◆ **EXERCISE DIRECTIONS**
Go through the lines below and copy each one that holds the string "round".

◆ **DATA FOR THIS EXERCISE**
★ ★ ★ ★
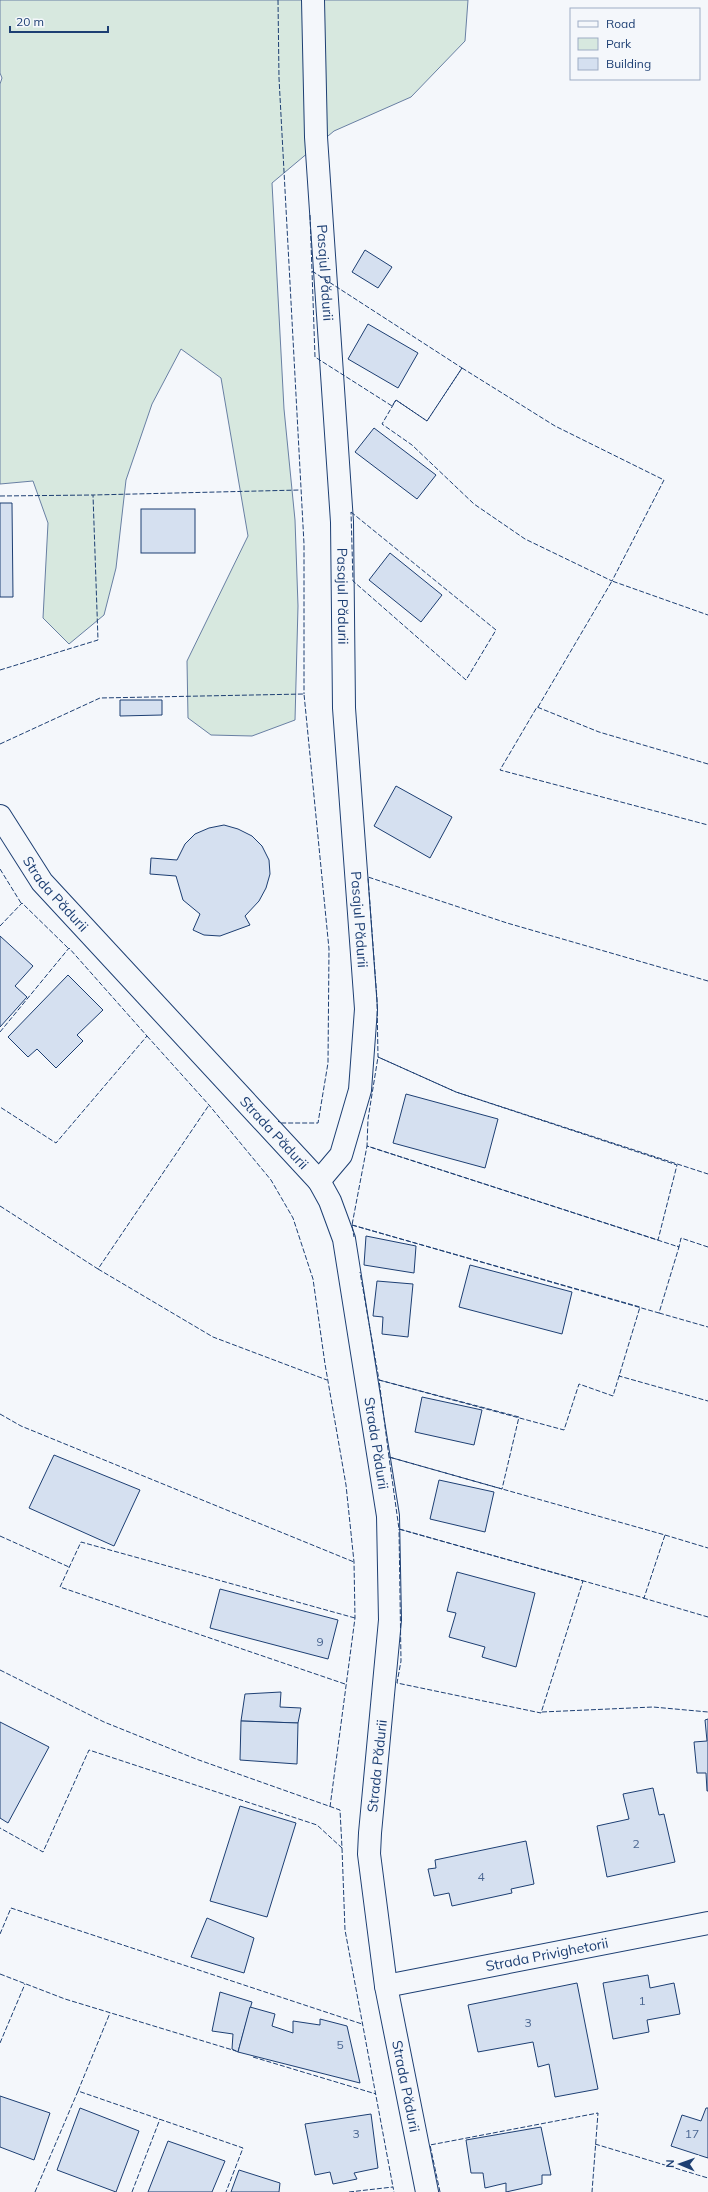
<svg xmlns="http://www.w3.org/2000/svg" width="708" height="2192" viewBox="0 0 708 2192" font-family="Mulish,sans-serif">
	<rect width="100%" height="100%" fill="#f4f7fb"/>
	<path fill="#d7e8df" stroke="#687fa3" d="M0,0H468L465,41L411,97L334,131L272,183L284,409L295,520L298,606L295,720L252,736L211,735L188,718L187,661L248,536L221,378L181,349L152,404L126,480L116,568L104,615L69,644L43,618L48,523L33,481L0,484V84L2,78L0,73Z"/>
	<g fill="#d5e0f0" stroke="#1d3f73">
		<path d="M365,250L392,267L378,288L352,272Z"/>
		<path d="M368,324L418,353L398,388L348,359Z"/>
		<path d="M374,428L436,475L417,499L355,452Z"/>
		<path d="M0,503H12L13,597H0Z"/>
		<rect x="141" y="509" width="54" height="44"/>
		<path d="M390,553L442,595L421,622L369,580Z"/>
		<path d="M120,700H162V715L120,716Z"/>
		<path d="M396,786L452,817L430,858L374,826Z"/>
		<path d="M224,825L238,829L252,836L262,846L269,860L270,874L266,888L259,901L245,916L250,925L220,936L204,935L193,930L200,914L183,900L176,876L150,874L151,858L177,860L185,844L195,834L209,828Z"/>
		<path d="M0,936L33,966L15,986L27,997L0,1027Z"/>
		<path d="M68,975L103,1010L77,1035L83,1041L56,1068L37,1049L28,1057L8,1037Z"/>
		<path d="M406,1094L498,1119L485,1168L393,1143Z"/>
		<path d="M366,1236L416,1246L414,1273L364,1265Z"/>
		<path d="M470,1265L572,1292L562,1334L459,1307Z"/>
		<path d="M377,1281L413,1284L408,1337L382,1334L383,1317L373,1316Z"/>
		<path d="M422,1397L482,1410L474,1445L415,1432Z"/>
		<path d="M54,1455L140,1490L114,1546L29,1508Z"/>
		<path d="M439,1480L494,1492L485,1532L430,1519Z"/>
		<path d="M457,1572L535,1593L516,1667L482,1657L485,1647L449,1637L456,1613L447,1611Z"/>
		<path d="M220,1589L338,1620L328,1659L210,1628Z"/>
		<path d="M281,1692L280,1707L301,1708L298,1723L241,1721L245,1694Z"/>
		<path d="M708,1719V1791H707L706,1773H697L694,1742L707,1741L705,1720Z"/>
		<path d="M241,1721L298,1723L297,1764L240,1760Z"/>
		<path d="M0,1722L49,1747L8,1823L0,1818Z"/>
		<path d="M653,1788L659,1815L664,1814L675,1862L607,1877L597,1826L629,1819L623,1794Z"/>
		<path d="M240,1806L296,1823L267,1917L210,1901Z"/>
		<path d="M526,1841L534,1884L511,1889L512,1893L452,1906L449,1893L434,1896L428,1869L436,1868L435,1860Z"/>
		<path d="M207,1918L254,1938L244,1973L191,1957Z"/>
		<path d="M648,1975L650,1988L674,1983L680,2014L647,2020L649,2032L613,2039L603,1983Z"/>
		<path d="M577,1983L598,2089L555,2097L549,2064L538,2067L533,2042L478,2052L468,2005Z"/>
		<path d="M220,1992L252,2002L238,2052L232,2049L233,2034L212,2031Z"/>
		<path d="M250,2007L275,2014L272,2026L293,2033V2021L320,2025V2019L347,2026L360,2083L238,2052Z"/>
		<path d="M0,2096L50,2113L34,2160L0,2147Z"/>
		<path d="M80,2108L139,2131L116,2192L57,2170Z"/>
		<path d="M706,2108H708V2158L671,2146L682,2115L701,2121Z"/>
		<path d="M371,2114L378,2168L354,2173L357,2179L333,2184L330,2172L315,2175L305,2124Z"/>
		<path d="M541,2127L551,2175H542V2184L506,2192V2183L485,2188L483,2173H471L466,2140Z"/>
		<path d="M168,2141L225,2161L212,2192H148Z"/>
		<path d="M239,2170L280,2183L279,2192H231Z"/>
	</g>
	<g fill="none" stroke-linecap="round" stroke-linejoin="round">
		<defs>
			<g id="street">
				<path id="s1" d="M313,0L316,137L342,522L344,708L366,1009L360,1090L341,1155L319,1181"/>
				<path id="s2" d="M0,816L42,882L319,1181L330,1201L344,1239L388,1516L390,1620L370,1833L369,1854L386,1986L427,2192"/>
				<path id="s3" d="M386,1986L708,1923"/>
			</g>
		</defs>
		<use href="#street" stroke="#1d3f73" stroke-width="24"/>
		<use href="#street" stroke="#f4f7fb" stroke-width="22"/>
		<g stroke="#1d3f73" stroke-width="1" stroke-dasharray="5 2" stroke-linecap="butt">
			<path d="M278,0L279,78L304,544V694"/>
			<path d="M310,215L312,271"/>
			<path d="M312,271L462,368L427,421L396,400L392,406L315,357Z"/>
			<path d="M462,368L555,426L664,480L612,581L525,539L474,504L412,445L382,424L396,400L427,421Z"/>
			<path d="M0,496L93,495"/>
			<path d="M351,512L496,630L466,680L353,581Z"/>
			<path d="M0,670L98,640L93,495L300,490"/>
			<path d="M538,707L612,581L708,615"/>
			<path d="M0,744L100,698L304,694L329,949L328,1063L318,1123H280L278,1121"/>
			<path d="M708,764L599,732L537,707L500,770L708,825"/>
			<path d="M0,869L21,903"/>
			<path d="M0,926L22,903L68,948"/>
			<path d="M708,981L507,923L368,877L377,999L378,1057L456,1092L708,1174"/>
			<path d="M0,1032L69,948L147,1036L56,1143L0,1107"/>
			<path d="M147,1036L209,1105L271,1180L293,1218L313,1279L325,1364L346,1485L354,1562L355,1618L330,1807"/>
			<path d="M378,1057L456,1092L677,1165L658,1240L367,1146L368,1119Z"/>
			<path d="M0,1206L98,1269L209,1105"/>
			<path d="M352,1225L640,1307L613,1396L579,1384L564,1430L379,1380L360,1272"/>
			<path d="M352,1225L659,1313L679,1247L367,1146L352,1225L354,1237"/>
			<path d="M677,1246L679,1247L681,1238L708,1247"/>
			<path d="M98,1269L213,1337L327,1380"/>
			<path d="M659,1313L708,1327"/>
			<path d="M620,1375L619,1376L708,1401"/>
			<path d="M379,1380L519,1417L502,1489L389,1457Z"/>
			<path d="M0,1414L21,1426L354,1562"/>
			<path d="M389,1457L665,1535L644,1598L399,1529Z"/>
			<path d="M399,1529L583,1581L541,1713L397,1683L401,1661Z"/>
			<path d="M665,1535L708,1548"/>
			<path d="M0,1536L69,1567"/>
			<path d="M643,1598L708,1617"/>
			<path d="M0,1670L104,1722L196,1759L340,1810L342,1848L317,1825L89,1750L43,1852L0,1828"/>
			<path d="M345,1684L60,1587L81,1542L355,1618"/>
			<path d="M542,1712L653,1707L708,1712"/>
			<path d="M342,1848L345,1930L393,2187"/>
			<path d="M0,1934L11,1908L362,2024"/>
			<path d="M0,1974L65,1999L236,2051"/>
			<path d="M0,2043L25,1984"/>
			<path d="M253,2057L376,2094"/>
			<path d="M78,2091L110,2013"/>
			<path d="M595,2144L708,2178"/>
			<path d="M35,2192L78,2091L243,2148L226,2192"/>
			<path d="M132,2192L160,2119"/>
			<path d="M349,2192L393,2187L394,2192"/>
			<path d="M440,2192L430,2145L598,2113L592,2192"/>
		</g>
	</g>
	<g text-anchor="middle" stroke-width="3" stroke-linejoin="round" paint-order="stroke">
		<g font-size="12" fill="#4b6792">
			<text x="320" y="1646">9</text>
			<text x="636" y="1848">2</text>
			<text x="481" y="1881">4</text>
			<text x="642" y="2005">1</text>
			<text x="528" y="2027">3</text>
			<text x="340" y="2049">5</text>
			<text x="356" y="2138">3</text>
			<text x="692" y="2138">17</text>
		</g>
		<g font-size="14" fill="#1d3f73" stroke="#f4f7fb">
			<text dy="5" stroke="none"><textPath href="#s1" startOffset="273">Pasajul Pădurii</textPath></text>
			<text dy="5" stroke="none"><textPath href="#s1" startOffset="597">Pasajul Pădurii</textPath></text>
			<text dy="5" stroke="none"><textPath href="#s2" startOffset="96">Strada Pădurii</textPath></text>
			<text dy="5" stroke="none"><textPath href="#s1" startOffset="921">Pasajul Pădurii</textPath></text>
			<text dy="5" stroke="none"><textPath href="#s2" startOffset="420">Strada Pădurii</textPath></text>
			<text dy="5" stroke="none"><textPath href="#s2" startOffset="756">Strada Pădurii</textPath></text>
			<text transform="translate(377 1766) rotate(-84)" y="5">Strada Pădurii</text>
			<text dy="5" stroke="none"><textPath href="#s3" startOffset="164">Strada Privighetorii</textPath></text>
			<text dy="5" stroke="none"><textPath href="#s2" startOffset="1404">Strada Pădurii</textPath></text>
		</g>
	</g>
	<rect x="570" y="8" width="130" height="72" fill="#f4f7fb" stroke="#9eadc5"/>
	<rect x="578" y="21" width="20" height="6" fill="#f4f7fb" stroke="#9eadc5"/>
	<text x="606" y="28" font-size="12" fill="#1d3f73">Road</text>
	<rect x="578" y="38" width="20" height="12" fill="#d7e8df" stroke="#9eadc5"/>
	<text x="606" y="48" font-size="12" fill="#1d3f73">Park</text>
	<rect x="578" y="58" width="20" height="12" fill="#d5e0f0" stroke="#9eadc5"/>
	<text x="606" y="68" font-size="12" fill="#1d3f73">Building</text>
	<g transform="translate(680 2164) rotate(272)" stroke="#f4f7fb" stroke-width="3" paint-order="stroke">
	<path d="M0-3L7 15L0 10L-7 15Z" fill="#1d3f73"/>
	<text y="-6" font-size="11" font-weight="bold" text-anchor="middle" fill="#1d3f73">N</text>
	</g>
	<path d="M10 26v6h98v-6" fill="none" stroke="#1d3f73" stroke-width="2"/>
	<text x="16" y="26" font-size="12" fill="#1d3f73" stroke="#f4f7fb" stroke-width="3" paint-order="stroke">20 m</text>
</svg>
★ ★ ★ ★
◆ **SOLVED EXERCISE**
	<g fill="none" stroke-linecap="round" stroke-linejoin="round">
	<g text-anchor="middle" stroke-width="3" stroke-linejoin="round" paint-order="stroke">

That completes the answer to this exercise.